Complete the following:
1. According to the article on the Miami Valley preparing for war in 1917, on what date did Wilson sign the official declaration of war?
2. From the article on the Miami Valley preparing for war, extract the passage starting at "On the evening" up to and including "eve of war.".
3. Extend the article on the Miami Valley preparing for war, starting after its last sentence.

April 2, 1917: the Miami Valley Prepares for War

On the evening of April 2, 1917, one hundred years ago today, President Woodrow Wilson addressed a joint session of Congress to request a declaration of war against Germany. The Senate and House passed the resolution in the following days with Wilson signing the official declaration on April 6. Residents of the Miami Valley would soon be serving overseas in Europe and aiding with the war industry here at home. Here are a few reflections of Miami Valley residents, both home and away, on the eve of war.

Dayton Daily News, April 2, 1917

Alice Carr, a Yellow Springs native, Antioch graduate, and nurse at John Hopkins Hospital in Baltimore, Maryland, described the scene there in an April 1, 1917, letter to her cousin, Bessie Totten of Yellow Springs:

“Well I guess we are going to take the plunge. The Red Cross is hustling & Hopkins is a base hospital. They say if War is declared that all the pupil nurses who have not been here 18 mos [months] will have to go home. Will have to work like dogs. There are soldiers everywhere_ in the streets, cars, theaters, on ammunition wagons running like mad out to the forts & it seems very military these lovely spring days.”

Records from a collection
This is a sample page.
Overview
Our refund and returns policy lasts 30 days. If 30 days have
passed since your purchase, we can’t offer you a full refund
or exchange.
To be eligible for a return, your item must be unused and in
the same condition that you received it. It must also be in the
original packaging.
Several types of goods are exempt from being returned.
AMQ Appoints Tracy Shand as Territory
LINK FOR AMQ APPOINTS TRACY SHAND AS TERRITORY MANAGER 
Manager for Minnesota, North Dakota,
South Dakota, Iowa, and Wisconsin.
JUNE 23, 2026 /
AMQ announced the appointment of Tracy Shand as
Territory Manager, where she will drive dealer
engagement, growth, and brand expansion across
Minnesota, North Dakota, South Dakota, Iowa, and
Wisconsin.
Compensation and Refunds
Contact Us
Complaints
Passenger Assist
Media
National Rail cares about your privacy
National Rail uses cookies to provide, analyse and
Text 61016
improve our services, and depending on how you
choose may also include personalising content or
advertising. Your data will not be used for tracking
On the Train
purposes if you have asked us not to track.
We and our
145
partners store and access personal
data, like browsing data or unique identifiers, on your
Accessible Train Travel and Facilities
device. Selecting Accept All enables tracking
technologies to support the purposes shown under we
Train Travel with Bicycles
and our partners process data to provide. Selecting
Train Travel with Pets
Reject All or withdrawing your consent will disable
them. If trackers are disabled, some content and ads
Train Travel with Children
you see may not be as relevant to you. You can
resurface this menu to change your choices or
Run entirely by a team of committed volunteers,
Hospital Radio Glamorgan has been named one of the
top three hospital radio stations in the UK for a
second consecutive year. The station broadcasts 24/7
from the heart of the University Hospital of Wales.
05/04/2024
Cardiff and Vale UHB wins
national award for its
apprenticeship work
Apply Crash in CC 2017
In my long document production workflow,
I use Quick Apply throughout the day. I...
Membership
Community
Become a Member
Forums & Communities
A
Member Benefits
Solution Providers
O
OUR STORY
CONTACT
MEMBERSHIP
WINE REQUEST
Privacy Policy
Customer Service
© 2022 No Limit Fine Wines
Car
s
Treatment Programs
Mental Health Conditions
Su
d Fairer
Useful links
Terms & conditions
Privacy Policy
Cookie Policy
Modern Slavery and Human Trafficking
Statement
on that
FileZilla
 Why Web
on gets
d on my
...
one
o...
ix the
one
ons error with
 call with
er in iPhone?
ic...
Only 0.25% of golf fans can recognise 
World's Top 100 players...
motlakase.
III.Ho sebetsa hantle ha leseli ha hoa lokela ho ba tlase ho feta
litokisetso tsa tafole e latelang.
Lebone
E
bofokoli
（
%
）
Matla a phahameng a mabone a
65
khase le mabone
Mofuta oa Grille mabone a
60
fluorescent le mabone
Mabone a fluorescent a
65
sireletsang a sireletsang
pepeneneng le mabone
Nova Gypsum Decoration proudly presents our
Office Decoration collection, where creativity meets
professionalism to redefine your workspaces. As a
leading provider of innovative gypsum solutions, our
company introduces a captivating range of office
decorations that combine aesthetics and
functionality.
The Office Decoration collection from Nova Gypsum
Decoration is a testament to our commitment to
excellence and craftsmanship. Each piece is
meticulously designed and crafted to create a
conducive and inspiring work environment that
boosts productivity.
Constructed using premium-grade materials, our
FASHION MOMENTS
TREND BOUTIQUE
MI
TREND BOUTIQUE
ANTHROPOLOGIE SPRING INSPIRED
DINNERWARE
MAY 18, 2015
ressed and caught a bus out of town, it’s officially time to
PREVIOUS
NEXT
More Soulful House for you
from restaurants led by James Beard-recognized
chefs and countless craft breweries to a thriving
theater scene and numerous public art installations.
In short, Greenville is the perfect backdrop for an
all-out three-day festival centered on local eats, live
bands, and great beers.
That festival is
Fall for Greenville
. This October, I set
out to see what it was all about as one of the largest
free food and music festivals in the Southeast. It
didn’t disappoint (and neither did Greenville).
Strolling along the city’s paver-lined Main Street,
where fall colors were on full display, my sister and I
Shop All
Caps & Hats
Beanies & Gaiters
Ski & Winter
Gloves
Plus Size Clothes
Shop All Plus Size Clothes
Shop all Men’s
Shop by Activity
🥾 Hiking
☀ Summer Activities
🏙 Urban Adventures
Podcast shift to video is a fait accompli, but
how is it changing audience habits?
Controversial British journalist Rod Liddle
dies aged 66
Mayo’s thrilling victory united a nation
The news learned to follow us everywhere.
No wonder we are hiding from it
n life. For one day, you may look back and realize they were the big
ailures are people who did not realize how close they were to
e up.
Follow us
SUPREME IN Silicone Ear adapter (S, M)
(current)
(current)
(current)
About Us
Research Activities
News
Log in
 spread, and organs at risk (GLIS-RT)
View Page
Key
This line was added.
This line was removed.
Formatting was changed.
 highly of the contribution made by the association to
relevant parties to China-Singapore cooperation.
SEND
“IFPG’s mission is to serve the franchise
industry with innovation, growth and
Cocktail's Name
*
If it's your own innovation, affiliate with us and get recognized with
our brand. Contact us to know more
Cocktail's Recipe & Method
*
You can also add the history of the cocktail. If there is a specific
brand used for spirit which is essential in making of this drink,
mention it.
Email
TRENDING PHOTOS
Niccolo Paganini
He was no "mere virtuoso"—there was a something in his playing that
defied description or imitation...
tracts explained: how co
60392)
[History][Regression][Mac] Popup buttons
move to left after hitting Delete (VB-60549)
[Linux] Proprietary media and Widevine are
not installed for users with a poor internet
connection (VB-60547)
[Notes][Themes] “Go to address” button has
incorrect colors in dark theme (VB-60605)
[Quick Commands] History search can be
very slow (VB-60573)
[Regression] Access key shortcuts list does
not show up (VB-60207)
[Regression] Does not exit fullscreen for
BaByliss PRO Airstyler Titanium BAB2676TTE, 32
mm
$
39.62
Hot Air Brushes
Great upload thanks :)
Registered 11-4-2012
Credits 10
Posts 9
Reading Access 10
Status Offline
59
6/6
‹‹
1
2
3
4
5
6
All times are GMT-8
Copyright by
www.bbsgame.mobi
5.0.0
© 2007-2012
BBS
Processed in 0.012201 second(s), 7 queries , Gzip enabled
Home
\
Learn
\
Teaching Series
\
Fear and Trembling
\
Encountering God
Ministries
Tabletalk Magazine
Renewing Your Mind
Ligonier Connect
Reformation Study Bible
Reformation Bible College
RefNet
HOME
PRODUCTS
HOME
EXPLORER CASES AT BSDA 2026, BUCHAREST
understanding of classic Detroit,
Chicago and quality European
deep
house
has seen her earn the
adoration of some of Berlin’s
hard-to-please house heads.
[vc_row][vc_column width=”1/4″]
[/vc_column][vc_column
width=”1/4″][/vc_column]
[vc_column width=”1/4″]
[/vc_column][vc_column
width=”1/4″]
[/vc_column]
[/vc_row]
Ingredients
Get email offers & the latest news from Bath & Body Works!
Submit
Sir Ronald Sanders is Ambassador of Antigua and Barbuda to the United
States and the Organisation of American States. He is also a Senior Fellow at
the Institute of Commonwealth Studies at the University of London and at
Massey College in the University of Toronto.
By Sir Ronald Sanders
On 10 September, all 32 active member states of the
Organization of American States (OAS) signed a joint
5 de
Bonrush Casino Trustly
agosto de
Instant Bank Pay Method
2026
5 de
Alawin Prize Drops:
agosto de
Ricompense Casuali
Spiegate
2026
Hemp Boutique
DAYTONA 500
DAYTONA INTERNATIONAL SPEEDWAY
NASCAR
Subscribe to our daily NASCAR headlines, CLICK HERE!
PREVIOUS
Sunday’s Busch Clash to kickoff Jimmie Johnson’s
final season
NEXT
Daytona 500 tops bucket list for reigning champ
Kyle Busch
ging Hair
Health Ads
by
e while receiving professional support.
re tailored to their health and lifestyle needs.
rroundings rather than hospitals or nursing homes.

Numbered answers:
1. April 6, 1917.

2.
On the evening of April 2, 1917, one hundred years ago today, President Woodrow Wilson addressed a joint session of Congress to request a declaration of war against Germany. The Senate and House passed the resolution in the following days with Wilson signing the official declaration on April 6. Residents of the Miami Valley would soon be serving overseas in Europe and aiding with the war industry here at home. Here are a few reflections of Miami Valley residents, both home and away, on the eve of war.

3.
Carr sailed for France with the Red Cross in June 1917 and served at a base hospital near Verdun. A blog entry on Carr’s World War I experience and life in Europe can be read here.

John Hopkins, circa 1919, Alice Carr Papers (MS-135), box 1, file 2

Joseph Graham Crane Schenk, Sr., a resident of 228 N. Ludlow and cashier with NCR, opened his April 5, 1917, diary entry with, “U.S. Senate at 11PM last night voted 82-6 – War,” before recording his day. Then on April 6, 1917, he wrote at the top of the day’s passage “At 3am -Congress Voted To Have War.”

Joseph G.C. Schenck Diary, April 5-6, 1917 (MS-284, box 1, file 5).

The First World War would greatly impact the Miami Valley and from now through Veterans Day (formerly Armistice Day), November 11, 2018, we hope to share the thoughts, feelings, and accounts of those from the Miami Valley who witnessed “The War to End All Wars.”